Im Fall von Hendrick Streeck zeigt sich wieder mal, wie oft Böhmermann selbst inhaltlich falsch liegt. Trotz des eigenen Unfehlbarkeitsanspruchs, den der Scharfmacher in solchen Debatten für sich beansprucht. Vermutlich gerade wegen dieses Unfehlbarkeitsanspruchs. Streecks Kritik an der Pandemiepolitik hat sich im Nachhinein als richtig erwiesen. Aber erst zu einer Zeit, in der die Sprech- und Denkverbote von Wahrheitshütern wie Böhmermann an Bindekraft verloren hatten. Vorher verhinderten Scharfmacher wie Böhmermann eine Stärke der Demokratie: durch kritischen Diskurs die Regierenden zu kontrollieren und zur Prüfung ihres Handelns zwingen, um Fehlentwicklungen abstellen zu können.

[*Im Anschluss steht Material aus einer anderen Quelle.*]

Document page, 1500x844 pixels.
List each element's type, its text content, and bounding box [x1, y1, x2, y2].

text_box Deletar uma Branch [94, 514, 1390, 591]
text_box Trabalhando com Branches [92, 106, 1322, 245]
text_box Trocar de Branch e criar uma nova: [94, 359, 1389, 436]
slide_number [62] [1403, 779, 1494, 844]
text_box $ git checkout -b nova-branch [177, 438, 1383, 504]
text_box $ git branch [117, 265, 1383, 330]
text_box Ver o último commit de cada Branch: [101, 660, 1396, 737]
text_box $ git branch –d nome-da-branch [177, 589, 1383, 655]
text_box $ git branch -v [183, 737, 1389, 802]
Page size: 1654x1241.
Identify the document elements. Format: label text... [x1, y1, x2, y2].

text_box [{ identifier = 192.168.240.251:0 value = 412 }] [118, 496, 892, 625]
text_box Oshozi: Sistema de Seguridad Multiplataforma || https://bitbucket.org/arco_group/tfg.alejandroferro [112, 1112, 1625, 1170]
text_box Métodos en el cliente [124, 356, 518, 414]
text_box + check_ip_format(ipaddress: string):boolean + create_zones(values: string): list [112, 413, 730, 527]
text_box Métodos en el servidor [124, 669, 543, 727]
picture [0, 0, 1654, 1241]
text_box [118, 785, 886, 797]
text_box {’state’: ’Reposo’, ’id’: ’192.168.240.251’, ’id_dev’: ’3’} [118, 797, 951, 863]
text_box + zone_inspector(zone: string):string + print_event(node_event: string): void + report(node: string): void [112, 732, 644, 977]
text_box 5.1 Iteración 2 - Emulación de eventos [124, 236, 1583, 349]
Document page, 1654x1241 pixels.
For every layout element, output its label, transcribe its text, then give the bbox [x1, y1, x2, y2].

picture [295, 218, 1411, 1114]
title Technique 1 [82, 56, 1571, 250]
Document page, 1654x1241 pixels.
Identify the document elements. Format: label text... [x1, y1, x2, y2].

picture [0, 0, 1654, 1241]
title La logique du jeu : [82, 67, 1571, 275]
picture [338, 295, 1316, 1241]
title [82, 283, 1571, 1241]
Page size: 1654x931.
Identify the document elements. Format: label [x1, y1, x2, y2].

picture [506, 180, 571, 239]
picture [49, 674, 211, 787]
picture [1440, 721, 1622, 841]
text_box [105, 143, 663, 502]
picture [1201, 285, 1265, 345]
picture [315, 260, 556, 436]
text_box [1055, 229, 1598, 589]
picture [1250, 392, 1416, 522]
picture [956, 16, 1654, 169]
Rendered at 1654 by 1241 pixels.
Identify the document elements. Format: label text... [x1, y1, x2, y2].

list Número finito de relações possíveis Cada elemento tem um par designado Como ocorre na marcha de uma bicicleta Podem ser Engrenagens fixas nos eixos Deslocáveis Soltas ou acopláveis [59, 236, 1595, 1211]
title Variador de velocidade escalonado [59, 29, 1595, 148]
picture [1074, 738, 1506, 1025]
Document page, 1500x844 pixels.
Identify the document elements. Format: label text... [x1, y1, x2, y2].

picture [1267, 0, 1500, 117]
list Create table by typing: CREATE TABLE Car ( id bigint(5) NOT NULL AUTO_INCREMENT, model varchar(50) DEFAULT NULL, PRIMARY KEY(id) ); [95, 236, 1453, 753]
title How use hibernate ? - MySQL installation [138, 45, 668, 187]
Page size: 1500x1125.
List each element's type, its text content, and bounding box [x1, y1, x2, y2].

Streeck selbst ist von der Politik anerkannt. Unter Kanzler Olaf Scholz und Gesundheitsminister Karl Lauterbach (beide SPD) gehörte er zu einer Expertenkommission, die Fehler der Pandemiepolitik aufgearbeitet hat. Für die CDU sitzt Streeck mittlerweile im Bundestag. Demnächst wird er als Drogenbeauftragter Teil der Regierung. Ein Volksvertreter. Einer, den ein Aktivist des Staatsfernsehens aus dem Fernsehen verbannen wollte. Vor nicht einmal vier Jahren. Ein Virologe, dem der Studienabbrecher Böhmermann sich erdreistete, wegen dessen Expertise “Menschenfeindlichkeit” vorzuwerfen.